Jika di Pulau Jawa terkenal
dengan Wali Songo, maka di Bali dikenal nama Wali Pitu ( tujuh wali ), yang
terdiri dari ;
Mas Sepuh Raden Raden Amangkuningrat
Badung,
Habib Umar bin Maulana Yusuf
al-Maghribi Tabanan,
Habib Ali bin Abubakar bin Umar
bin Abubakar al-Hamid Klungkung,
Habib Ali Zaenal Abidin Alaydrus
Karangasem,
Syaikh Maulana Yusuf al-Baghdadi
al-Maghribi Karangasem,
The Kwan Lie Buleleng,
Habib Ali bin Umar bin Abubakar
Bafaqih Jembrana.
Nama terakhir, Habib Ali Bafaqih
Jembrana, adalah salah satu guru utama Maulana Habib Luthfi Bin Yahya
Pekalongan.
Habib Ali Bafaqih dilahirkan dari
pasangan Habib Umar dan Syarifah Nur, pada tahun 1890 di Banyuwangi. Selain
mendalami ilmu al-Quran di waktu mudanya beliau dikenal sebagai pendekar silat
yang sangat tangguh.
Menjelang usia 20 tahun, sekitar
tahun 1910, Habib Ali pergi ke tanah suci Makkah untuk memperdalam ilmu
agamanya. Keberangkatan ke Makkah ini atas hadiah dari Haji Sanusi, ulama
terkemuka di Banyuwangi pada masa itu. Beliau lalu mukim di Syi’b Ali di Makkah
lebih kurang tujuh tahun lamanya.
Sepulang dari Makkah, Habib Ali
kembali ke tanah air dan menambahkan ilmunya kepada Syaikhona Kholil Bangkalan
Madura. Kemudian berlanjut ke Pondok Pesantren Bahrul Ulum Tambakberas Jombang
asuhan Kiai Wahab Hasbullah.
Jauh sebelum beliau mendirikan
Pondok Pesantren Syamsul Huda di Loloan Barat, Kecamatan Negara, Kabupaten
Jembrana Bali, Habib Ali terlebih dahulu mengajar di Madrasah Khairiyah selama
setahun di daerah kelahirannya Banyuwangi.

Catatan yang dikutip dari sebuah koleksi
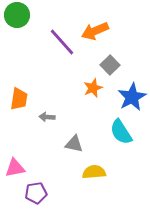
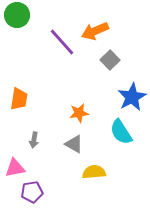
gray square: moved 5 px up
orange star: moved 14 px left, 25 px down; rotated 12 degrees clockwise
gray arrow: moved 13 px left, 23 px down; rotated 84 degrees counterclockwise
gray triangle: rotated 18 degrees clockwise
purple pentagon: moved 4 px left, 1 px up
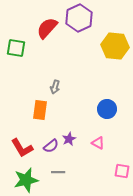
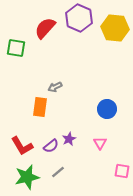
purple hexagon: rotated 12 degrees counterclockwise
red semicircle: moved 2 px left
yellow hexagon: moved 18 px up
gray arrow: rotated 48 degrees clockwise
orange rectangle: moved 3 px up
pink triangle: moved 2 px right; rotated 32 degrees clockwise
red L-shape: moved 2 px up
gray line: rotated 40 degrees counterclockwise
green star: moved 1 px right, 3 px up
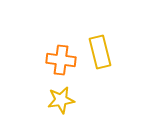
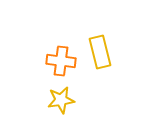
orange cross: moved 1 px down
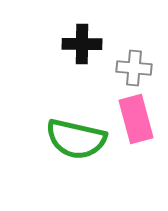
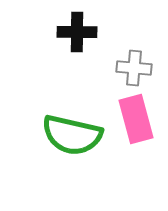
black cross: moved 5 px left, 12 px up
green semicircle: moved 4 px left, 4 px up
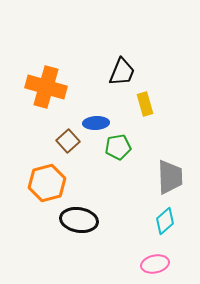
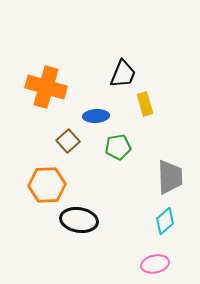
black trapezoid: moved 1 px right, 2 px down
blue ellipse: moved 7 px up
orange hexagon: moved 2 px down; rotated 12 degrees clockwise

Tujuan
Ganti "setahun" dengan "dua tahun" dalam teks tentang Habib Ali Bafaqih, lalu tulis ulang bagiannya mulai dari kata-kata yang memuat "Jauh sebelum beliau" dan berhenti setelah "daerah kelahirannya Banyuwangi.".

Jawaban Latihan
Jauh sebelum beliau mendirikan
Pondok Pesantren Syamsul Huda di Loloan Barat, Kecamatan Negara, Kabupaten
Jembrana Bali, Habib Ali terlebih dahulu mengajar di Madrasah Khairiyah selama
dua tahun di daerah kelahirannya Banyuwangi.